Key aspects of call provisions include:
- Call date: The date on which the issuer becomes eligible to exercise the call provision and redeem the security. There may be multiple call dates or a continuous call period.
- Call price: The price at which the issuer can buy back the security. The call price is often set at a premium above the face value of the security to compensate investors for the early redemption risk.
- Call protection: A period during which the security cannot be called, offering investors protection from early redemption. After the call protection period expires, the issuer may exercise the call provision.
It’s important for investors to understand the call provisions associated with bonds or preferred stocks they are considering investing in, as these provisions can impact their returns and the degree of reinvestment risk they may face.
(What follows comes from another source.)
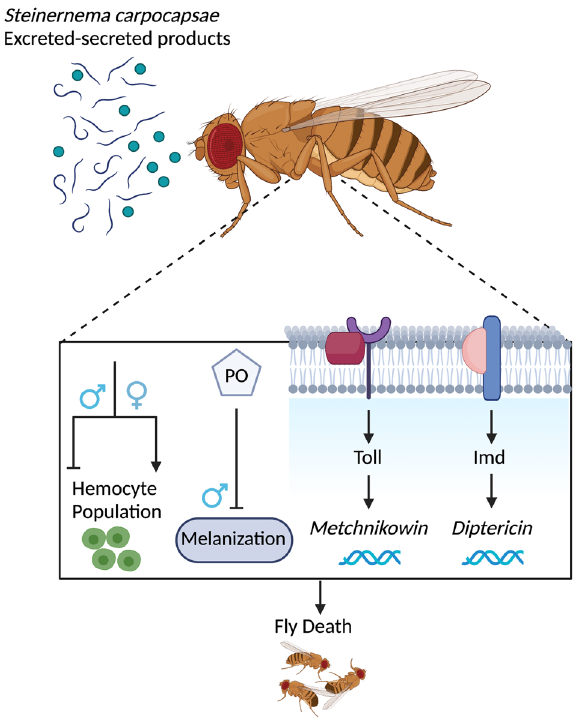
Figure 7. Impact of the Steinernema carpocapsae nematode excreted/secreted products (ESPs) on the Drosophila melanogaster immune response. Summary of the effects S. carpocapsae ESPs on the D. melanogaster immune system. Injection of the nematode infection factors reduces fly survival rates, activates the Immune Deficiency (Imd) and Toll signaling pathways, reduces the phenoloxidase (PO) enzyme activity, delays the melanization response in male flies, and alters hemocyte numbers in male and female individuals. All figure drawings were made using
Example of a Call Provision
Let’s consider a hypothetical example of a callable bond with a call provision.
Suppose a company called “BlueWave Communications” issues a 10-year callable bond with a face value of $1,000 and an annual coupon rate of 5%. The bond has a call provision that allows BlueWave Communications to call the bond after five years, starting on the first call date, at a call price of 103% of the face value.
As an investor, you purchase the bond and receive annual interest payments of $50 (5% of $1,000) for holding the bond.
Five years after the bond’s issuance, interest rates in the market have fallen significantly, and BlueWave Communications is now able to issue new bonds at a lower interest rate of 3%. To take advantage of the lower interest rates and reduce its interest expenses, BlueWave Communications decides to exercise the call provision and redeem the outstanding callable bonds.
As per the call provision, BlueWave Communications pays you the call price of $1,030 (103% of $1,000) to redeem the bond before its maturity date. Now, as an investor, you face reinvestment risk because you have to find a new investment for the proceeds from the called bond, and the current market interest rates are lower than when you initially invested in the BlueWave Communications bond.
In this example, the call provision allowed BlueWave Communications to retire its outstanding debt early and refinance at a lower interest rate, while the bondholders faced the risk of reinvesting the proceeds at lower yields due to the early redemption.